U.S. President Barack Obama says U.S. intelligence estimates show Iran is "a year or more away" from building a nuclear weapon.

In an interview with the Associated Press, Obama acknowledged that U.S. estimates were more conservative than those of Israel, which said Iran was much closer that that to building an atomic weapon.

President Obama also said the world must test whether Iran's President Hassan Rouhani was serious about resolving its nuclear dispute diplomatically.

His comments come after he held a short phone conversation with Rouhani on September 20, in the first direct contact between the two countries' top leadership in more than three decades.

Iran's supreme leader on Saturday backed President Hassan Rouhani's overtures to the West but criticised some aspects of the UN visit, during which he spoke with US counterpart Barack Obama.

The comments were the first public response by Ayatollah Ali Khamenei, who wields ultimate authority in Iran, to Rouhani's opening to the West in New York last week, which was capped by the historic 15-minute telephone conversation with Obama.

"We support the diplomatic initiative of the government and attach importance to its activities in this trip," Khamenei told military commanders and graduating cadets in remarks reported by his website, Khamenei.ir.

However he added – without elaborating – that "some of what happened in the New York trip was not appropriate... although we trust in our officials."

The telephone conversation on September 27 – the first diplomatic contact between Iranian and US presidents -- broke 34 years of icy relations between Tehran and Washington since the 1979 Islamic revolution.

For Khamenei, who has the final say on all matters of state including foreign policy, the suspicion runs deep.

"We are pessimistic towards the Americans and do not put any trust in them. The American government is untrustworthy, supercilious and unreasonable, and breaks its promises," he said.
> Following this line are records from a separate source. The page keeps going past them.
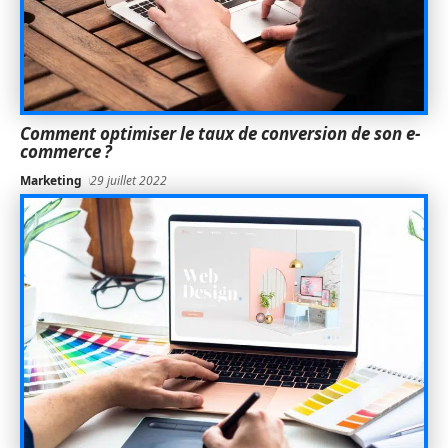
Comment optimiser le taux de conversion de son e-
commerce ?
Marketing
29 juillet 2022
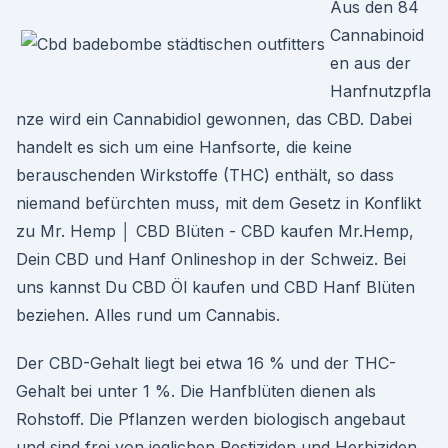
Aus den 84
Cannabinoid
en aus der
Hanfnutzpfla
nze wird ein Cannabidiol gewonnen, das CBD. Dabei
handelt es sich um eine Hanfsorte, die keine
berauschenden Wirkstoffe (THC) enthält, so dass
niemand befürchten muss, mit dem Gesetz in Konflikt
zu Mr. Hemp │ CBD Blüten - CBD kaufen Mr.Hemp,
Dein CBD und Hanf Onlineshop in der Schweiz. Bei
uns kannst Du CBD Öl kaufen und CBD Hanf Blüten
beziehen. Alles rund um Cannabis.
Der CBD-Gehalt liegt bei etwa 16 % und der THC-
Gehalt bei unter 1 %. Die Hanfblüten dienen als
Rohstoff. Die Pflanzen werden biologisch angebaut
und sind frei von jeglichen Pestiziden und Herbiziden.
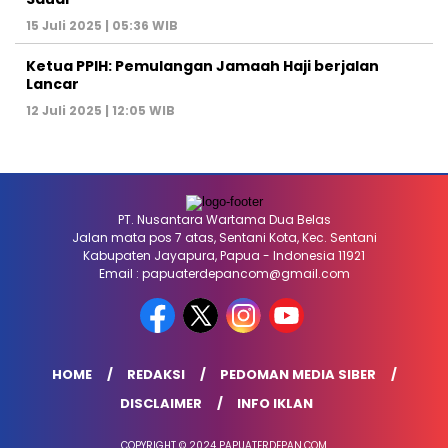
15 Juli 2025 | 05:36 WIB
Ketua PPIH: Pemulangan Jamaah Haji berjalan
Lancar
12 Juli 2025 | 12:05 WIB
PT. Nusantara Wartama Dua Belas
Jalan mata pos 7 atas, Sentani Kota, Kec. Sentani
Kabupaten Jayapura, Papua - Indonesia 11921
Email : papuaterdepancom@gmail.com
HOME
REDAKSI
PEDOMAN MEDIA SIBER
DISCLAIMER
INFO IKLAN
COPYRIGHT © 2024 PAPUATERDEPAN.COM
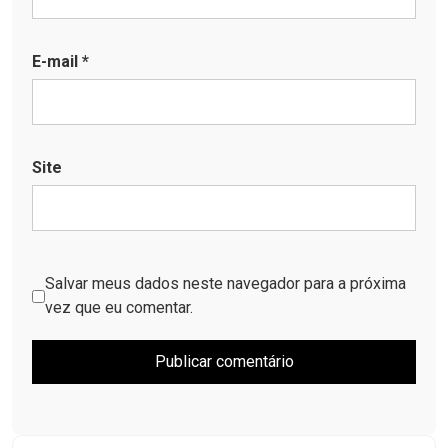
E-mail
*
Site
Salvar meus dados neste navegador para a próxima
vez que eu comentar.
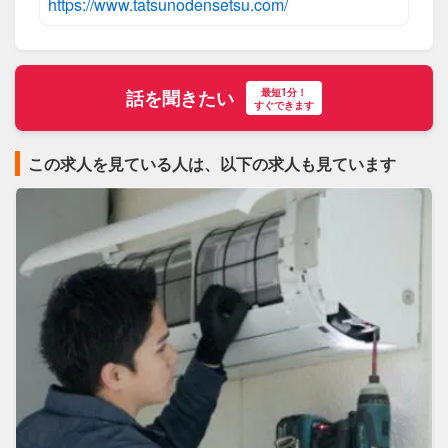
https://www.tatsunodensetsu.com/
最短1分！
話を聞きたい
すぐできます
この求人を見ている人は、以下の求人も見ています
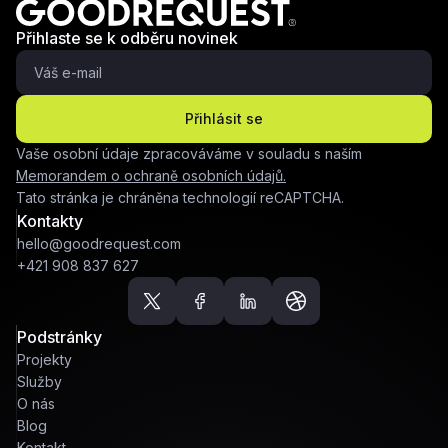
Přihlaste se k odběru novinek
Přihlásit se
Vaše osobní údaje zpracováváme v souladu s naším
Memorandem o ochraně osobních údajů.
Tato stránka je chráněna technologií reCAPTCHA.
Kontakty
hello@goodrequest.com
+421 908 837 627
Podstránky
Projekty
Služby
O nás
Blog
Kontakt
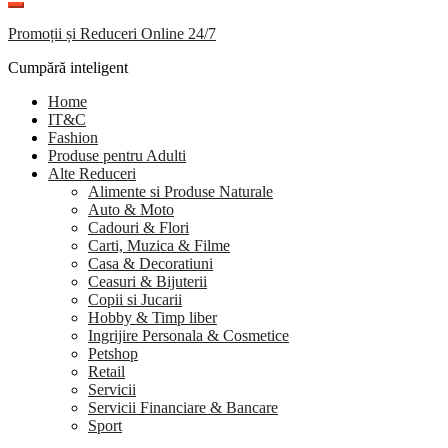
Promoții și Reduceri Online 24/7
Cumpără inteligent
Home
IT&C
Fashion
Produse pentru Adulti
Alte Reduceri
Alimente si Produse Naturale
Auto & Moto
Cadouri & Flori
Carti, Muzica & Filme
Casa & Decoratiuni
Ceasuri & Bijuterii
Copii si Jucarii
Hobby & Timp liber
Ingrijire Personala & Cosmetice
Petshop
Retail
Servicii
Servicii Financiare & Bancare
Sport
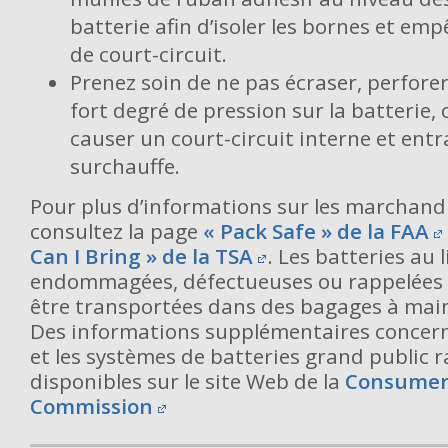
batterie afin d’isoler les bornes et em
de court-circuit.
Prenez soin de ne pas écraser, perfore
fort degré de pression sur la batterie, 
causer un court-circuit interne et ent
surchauffe.
Pour plus d’informations sur les marchand
consultez la page
« Pack Safe » de la FAA
Can I Bring » de la TSA
. Les batteries au 
endommagées, défectueuses ou rappelées 
être transportées dans des bagages à main
Des informations supplémentaires concern
et les systèmes de batteries grand public 
disponibles sur le site Web de la
Consumer 
Commission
Rouhani's visit to New York for the UN General Assembly came after Khamenei had given the government permission to show "heroic flexibility", raising Western hopes of a breakthrough in long-troubled talks on Iran's nuclear program.

"Heroic flexibility is very useful and necessary sometimes but with adherence to one main condition," Khamenei had told members of the elite Revolutionary Guards on September 17.

"A wrestler sometimes shows flexibility for technical reasons. But he does not forget about his opponent nor about his main objective," he said then.

There has also been public criticism of the Rouhani-Obama phone conversation from the Guards, which regards itself as the defender of the values of the revolution.

Its commander General Mohammad Ali Jafari said the Iranian president should have waited for US concessions before agreeing to the call.

But he too voiced broad support for Rouhani's "firm and appropriate position", adding that "tactical errors" could be "repaired".